### [PROBLEM REQUIREMENTS]
What is needed here is an exact repetition of the records below, beginning at the line that has "trattamento dei dati personali." and stopping after the line that has "denunciare feste troppo numerose negli".

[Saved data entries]

● ● ●

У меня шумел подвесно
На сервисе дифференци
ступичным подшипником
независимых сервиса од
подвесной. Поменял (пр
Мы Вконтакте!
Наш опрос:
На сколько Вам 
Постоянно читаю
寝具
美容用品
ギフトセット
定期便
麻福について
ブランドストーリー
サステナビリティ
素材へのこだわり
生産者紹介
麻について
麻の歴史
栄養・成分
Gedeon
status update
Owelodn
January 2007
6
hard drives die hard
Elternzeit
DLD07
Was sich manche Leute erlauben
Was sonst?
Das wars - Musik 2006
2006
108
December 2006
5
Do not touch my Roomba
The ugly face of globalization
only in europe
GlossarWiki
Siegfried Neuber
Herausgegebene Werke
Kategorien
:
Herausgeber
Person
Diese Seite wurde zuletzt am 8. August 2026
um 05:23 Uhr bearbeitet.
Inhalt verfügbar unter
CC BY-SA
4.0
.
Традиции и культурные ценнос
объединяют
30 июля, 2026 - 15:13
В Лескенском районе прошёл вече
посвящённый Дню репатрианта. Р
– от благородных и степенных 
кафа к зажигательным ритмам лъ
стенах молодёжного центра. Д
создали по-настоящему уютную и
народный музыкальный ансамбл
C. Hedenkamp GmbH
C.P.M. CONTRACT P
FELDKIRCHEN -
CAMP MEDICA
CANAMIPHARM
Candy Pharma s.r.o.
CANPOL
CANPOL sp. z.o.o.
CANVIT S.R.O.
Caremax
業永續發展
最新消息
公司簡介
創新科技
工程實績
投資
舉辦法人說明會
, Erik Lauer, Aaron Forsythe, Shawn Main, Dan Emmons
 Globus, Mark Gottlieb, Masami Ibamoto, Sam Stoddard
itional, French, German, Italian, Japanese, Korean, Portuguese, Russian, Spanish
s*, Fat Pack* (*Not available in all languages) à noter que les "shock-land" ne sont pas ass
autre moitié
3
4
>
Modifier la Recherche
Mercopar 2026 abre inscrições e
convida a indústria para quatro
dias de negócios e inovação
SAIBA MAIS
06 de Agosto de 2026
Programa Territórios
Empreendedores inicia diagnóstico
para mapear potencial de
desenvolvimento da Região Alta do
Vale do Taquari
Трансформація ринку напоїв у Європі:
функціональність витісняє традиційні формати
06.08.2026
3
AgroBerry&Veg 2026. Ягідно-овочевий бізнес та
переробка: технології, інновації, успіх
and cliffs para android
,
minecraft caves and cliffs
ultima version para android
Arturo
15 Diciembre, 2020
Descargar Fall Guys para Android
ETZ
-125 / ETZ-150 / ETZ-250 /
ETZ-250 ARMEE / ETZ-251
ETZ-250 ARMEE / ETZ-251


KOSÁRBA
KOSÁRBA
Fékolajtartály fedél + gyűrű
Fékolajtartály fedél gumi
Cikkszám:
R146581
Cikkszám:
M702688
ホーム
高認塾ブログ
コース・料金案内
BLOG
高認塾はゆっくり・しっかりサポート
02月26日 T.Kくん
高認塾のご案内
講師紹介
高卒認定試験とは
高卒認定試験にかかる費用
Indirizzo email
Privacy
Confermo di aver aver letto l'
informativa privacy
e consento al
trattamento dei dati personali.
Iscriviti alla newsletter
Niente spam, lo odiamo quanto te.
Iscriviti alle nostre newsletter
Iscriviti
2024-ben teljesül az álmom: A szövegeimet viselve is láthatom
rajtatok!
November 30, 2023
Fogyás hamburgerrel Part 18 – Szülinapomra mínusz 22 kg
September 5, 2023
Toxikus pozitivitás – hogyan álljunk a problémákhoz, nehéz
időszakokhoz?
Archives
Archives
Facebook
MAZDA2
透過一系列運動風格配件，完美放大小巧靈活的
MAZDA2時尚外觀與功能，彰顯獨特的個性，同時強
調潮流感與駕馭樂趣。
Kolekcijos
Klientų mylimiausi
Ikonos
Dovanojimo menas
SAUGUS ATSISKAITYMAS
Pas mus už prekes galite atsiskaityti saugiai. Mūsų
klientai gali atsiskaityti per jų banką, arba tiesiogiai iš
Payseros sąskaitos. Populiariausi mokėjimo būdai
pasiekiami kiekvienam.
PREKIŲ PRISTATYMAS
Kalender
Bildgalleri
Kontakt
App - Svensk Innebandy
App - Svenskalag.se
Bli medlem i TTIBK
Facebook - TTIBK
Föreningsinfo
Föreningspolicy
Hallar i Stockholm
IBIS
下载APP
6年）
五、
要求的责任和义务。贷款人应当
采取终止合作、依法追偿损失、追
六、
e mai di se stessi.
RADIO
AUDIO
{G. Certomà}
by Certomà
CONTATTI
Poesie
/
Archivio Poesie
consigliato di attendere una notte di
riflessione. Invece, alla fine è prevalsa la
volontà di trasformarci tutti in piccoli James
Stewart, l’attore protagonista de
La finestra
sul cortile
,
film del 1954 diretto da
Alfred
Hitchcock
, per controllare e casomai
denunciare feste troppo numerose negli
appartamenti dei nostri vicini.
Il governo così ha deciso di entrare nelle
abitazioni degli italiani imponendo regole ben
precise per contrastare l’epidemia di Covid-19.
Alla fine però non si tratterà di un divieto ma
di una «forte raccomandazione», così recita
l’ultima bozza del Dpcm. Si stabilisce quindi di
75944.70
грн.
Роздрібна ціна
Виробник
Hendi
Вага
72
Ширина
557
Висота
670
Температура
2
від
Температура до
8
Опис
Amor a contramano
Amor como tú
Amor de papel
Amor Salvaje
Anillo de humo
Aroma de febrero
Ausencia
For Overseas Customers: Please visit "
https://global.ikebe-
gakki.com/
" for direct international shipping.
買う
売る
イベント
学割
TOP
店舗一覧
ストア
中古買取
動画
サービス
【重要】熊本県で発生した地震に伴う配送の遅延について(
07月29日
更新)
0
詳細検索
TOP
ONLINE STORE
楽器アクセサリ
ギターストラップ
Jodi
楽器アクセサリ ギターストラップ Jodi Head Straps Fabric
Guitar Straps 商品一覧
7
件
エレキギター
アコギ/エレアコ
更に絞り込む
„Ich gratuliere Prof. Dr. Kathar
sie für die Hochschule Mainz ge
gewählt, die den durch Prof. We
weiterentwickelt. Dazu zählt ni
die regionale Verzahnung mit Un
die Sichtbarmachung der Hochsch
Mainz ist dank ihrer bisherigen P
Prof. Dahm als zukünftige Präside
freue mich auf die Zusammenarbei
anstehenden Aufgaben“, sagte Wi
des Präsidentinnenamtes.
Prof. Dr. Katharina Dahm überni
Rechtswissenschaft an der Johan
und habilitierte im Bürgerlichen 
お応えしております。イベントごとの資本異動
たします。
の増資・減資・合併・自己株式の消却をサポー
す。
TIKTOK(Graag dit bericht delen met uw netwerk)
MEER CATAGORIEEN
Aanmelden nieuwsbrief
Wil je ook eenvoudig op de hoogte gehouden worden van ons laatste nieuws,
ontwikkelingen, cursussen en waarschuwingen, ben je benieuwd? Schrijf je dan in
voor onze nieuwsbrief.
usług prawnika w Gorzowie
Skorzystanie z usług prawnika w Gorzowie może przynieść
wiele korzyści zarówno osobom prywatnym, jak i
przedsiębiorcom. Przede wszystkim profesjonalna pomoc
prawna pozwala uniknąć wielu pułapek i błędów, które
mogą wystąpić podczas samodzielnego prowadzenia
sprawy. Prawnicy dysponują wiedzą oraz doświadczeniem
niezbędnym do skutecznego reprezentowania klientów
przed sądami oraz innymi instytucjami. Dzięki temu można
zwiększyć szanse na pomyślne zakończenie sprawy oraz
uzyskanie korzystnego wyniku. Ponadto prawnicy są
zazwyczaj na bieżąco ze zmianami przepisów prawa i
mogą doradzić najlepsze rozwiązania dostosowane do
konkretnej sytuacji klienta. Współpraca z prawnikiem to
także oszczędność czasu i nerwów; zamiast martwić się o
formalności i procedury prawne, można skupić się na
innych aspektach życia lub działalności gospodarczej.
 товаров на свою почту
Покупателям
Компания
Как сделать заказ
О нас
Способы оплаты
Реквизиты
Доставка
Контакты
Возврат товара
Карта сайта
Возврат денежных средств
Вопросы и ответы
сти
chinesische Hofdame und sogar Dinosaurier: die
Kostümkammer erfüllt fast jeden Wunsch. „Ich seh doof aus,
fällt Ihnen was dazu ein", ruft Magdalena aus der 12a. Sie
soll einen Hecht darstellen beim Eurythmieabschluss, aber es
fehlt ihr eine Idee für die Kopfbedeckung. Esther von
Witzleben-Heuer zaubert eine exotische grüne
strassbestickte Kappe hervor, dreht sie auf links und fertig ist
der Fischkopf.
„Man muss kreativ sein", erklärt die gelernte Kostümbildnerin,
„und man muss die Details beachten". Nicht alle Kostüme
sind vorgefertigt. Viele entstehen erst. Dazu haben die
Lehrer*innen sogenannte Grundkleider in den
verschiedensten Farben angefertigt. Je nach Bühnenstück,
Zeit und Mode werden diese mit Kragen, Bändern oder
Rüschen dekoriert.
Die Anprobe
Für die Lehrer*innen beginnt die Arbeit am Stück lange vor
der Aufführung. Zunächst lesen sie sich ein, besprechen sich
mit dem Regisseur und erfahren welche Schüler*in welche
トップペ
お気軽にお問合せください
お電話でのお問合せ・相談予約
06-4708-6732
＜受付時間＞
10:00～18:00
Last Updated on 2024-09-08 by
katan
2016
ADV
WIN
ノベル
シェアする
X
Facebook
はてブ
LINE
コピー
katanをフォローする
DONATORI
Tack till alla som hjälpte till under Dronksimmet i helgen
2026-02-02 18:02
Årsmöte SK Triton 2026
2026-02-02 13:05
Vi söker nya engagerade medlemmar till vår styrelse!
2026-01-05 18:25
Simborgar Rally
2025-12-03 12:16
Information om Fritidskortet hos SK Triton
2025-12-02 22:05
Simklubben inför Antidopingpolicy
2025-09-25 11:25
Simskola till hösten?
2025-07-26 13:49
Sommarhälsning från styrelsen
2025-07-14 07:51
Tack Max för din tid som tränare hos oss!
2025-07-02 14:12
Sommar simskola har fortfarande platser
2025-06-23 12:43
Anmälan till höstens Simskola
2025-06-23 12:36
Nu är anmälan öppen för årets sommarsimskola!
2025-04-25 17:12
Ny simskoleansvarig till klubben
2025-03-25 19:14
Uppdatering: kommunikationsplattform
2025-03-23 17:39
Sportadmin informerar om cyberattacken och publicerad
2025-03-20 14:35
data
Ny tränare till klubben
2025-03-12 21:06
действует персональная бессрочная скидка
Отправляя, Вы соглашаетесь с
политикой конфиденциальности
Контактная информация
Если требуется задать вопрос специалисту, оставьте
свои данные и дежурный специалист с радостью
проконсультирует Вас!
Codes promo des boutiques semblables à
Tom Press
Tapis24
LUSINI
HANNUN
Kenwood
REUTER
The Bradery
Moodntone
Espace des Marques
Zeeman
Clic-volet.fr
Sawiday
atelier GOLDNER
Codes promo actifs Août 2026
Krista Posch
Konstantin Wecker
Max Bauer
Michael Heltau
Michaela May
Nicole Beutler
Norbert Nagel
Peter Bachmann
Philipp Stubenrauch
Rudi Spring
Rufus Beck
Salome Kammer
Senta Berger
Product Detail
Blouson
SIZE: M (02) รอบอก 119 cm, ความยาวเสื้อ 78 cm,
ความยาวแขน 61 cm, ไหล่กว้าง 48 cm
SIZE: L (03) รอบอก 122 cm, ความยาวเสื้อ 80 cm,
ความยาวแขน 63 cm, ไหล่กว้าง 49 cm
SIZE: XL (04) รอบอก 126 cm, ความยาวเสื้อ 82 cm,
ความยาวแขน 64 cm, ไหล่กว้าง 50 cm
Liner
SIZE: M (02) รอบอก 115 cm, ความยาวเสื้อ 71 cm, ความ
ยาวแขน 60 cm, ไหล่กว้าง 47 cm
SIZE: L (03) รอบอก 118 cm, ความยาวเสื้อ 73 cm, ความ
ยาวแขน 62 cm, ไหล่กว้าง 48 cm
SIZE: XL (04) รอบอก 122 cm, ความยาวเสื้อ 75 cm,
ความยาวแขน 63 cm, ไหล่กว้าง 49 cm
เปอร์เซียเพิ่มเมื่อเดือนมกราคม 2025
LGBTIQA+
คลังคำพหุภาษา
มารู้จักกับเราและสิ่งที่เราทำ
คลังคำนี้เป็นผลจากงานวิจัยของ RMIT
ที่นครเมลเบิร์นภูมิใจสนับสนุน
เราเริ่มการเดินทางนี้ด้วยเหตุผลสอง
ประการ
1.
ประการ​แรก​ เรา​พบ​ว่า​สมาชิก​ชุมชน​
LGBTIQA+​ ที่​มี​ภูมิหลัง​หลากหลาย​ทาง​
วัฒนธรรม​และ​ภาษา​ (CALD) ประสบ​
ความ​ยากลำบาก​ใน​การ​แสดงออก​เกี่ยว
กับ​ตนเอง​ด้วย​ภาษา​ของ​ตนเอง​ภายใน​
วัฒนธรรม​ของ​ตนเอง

● ● ●

### [REPLY TO THE EXERCISE]
trattamento dei dati personali.
Iscriviti alla newsletter
Niente spam, lo odiamo quanto te.
Iscriviti alle nostre newsletter
Iscriviti
2024-ben teljesül az álmom: A szövegeimet viselve is láthatom
rajtatok!
November 30, 2023
Fogyás hamburgerrel Part 18 – Szülinapomra mínusz 22 kg
September 5, 2023
Toxikus pozitivitás – hogyan álljunk a problémákhoz, nehéz
időszakokhoz?
Archives
Archives
Facebook
MAZDA2
透過一系列運動風格配件，完美放大小巧靈活的
MAZDA2時尚外觀與功能，彰顯獨特的個性，同時強
調潮流感與駕馭樂趣。
Kolekcijos
Klientų mylimiausi
Ikonos
Dovanojimo menas
SAUGUS ATSISKAITYMAS
Pas mus už prekes galite atsiskaityti saugiai. Mūsų
klientai gali atsiskaityti per jų banką, arba tiesiogiai iš
Payseros sąskaitos. Populiariausi mokėjimo būdai
pasiekiami kiekvienam.
PREKIŲ PRISTATYMAS
Kalender
Bildgalleri
Kontakt
App - Svensk Innebandy
App - Svenskalag.se
Bli medlem i TTIBK
Facebook - TTIBK
Föreningsinfo
Föreningspolicy
Hallar i Stockholm
IBIS
下载APP
6年）
五、
要求的责任和义务。贷款人应当
采取终止合作、依法追偿损失、追
六、
e mai di se stessi.
RADIO
AUDIO
{G. Certomà}
by Certomà
CONTATTI
Poesie
/
Archivio Poesie
consigliato di attendere una notte di
riflessione. Invece, alla fine è prevalsa la
volontà di trasformarci tutti in piccoli James
Stewart, l’attore protagonista de
La finestra
sul cortile
,
film del 1954 diretto da
Alfred
Hitchcock
, per controllare e casomai
denunciare feste troppo numerose negli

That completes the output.